[Items from a dataset]
•••••
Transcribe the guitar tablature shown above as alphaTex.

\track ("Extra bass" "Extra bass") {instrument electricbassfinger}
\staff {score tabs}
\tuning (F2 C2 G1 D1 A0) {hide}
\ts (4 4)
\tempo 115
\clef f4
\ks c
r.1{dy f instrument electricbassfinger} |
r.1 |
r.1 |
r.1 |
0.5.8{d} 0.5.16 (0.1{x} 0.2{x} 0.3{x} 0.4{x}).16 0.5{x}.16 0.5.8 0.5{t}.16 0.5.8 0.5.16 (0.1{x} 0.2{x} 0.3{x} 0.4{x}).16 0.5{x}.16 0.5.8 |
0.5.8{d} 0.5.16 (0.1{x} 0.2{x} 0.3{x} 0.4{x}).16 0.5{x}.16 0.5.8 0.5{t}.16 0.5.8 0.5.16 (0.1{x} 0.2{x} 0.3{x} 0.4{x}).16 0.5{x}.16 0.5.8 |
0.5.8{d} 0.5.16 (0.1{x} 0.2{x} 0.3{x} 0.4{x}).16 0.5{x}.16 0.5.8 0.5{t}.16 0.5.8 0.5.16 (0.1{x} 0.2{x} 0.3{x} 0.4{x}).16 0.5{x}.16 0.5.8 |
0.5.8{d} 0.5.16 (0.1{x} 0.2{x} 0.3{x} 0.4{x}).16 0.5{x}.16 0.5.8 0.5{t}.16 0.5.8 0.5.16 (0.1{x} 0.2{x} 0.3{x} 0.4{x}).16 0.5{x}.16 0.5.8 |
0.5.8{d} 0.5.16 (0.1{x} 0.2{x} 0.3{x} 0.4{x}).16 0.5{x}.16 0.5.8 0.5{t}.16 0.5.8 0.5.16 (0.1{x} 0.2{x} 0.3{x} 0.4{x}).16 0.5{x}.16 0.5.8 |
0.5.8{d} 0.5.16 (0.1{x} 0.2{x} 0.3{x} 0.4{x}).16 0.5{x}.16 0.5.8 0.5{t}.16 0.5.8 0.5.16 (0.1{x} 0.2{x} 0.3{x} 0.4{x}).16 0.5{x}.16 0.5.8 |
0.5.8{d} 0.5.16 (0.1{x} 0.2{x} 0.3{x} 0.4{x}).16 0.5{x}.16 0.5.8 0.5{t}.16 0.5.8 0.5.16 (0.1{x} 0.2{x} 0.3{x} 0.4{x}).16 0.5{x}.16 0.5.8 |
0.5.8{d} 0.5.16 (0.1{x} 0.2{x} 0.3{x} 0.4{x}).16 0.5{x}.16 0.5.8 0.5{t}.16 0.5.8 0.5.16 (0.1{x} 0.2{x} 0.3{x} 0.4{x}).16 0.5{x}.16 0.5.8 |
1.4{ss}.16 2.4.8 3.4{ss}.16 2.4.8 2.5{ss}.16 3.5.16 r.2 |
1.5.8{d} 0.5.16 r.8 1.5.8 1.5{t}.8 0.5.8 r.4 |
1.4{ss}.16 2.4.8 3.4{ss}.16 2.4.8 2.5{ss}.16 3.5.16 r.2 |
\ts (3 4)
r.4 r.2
•••••
» Task details:
Pull out every line of the records above that contains the string "instrument". Uppercase and lowercase letters count as different.

» Result of the task:
\track ("Extra bass" "Extra bass") {instrument electricbassfinger}
r.1{dy f instrument electricbassfinger} |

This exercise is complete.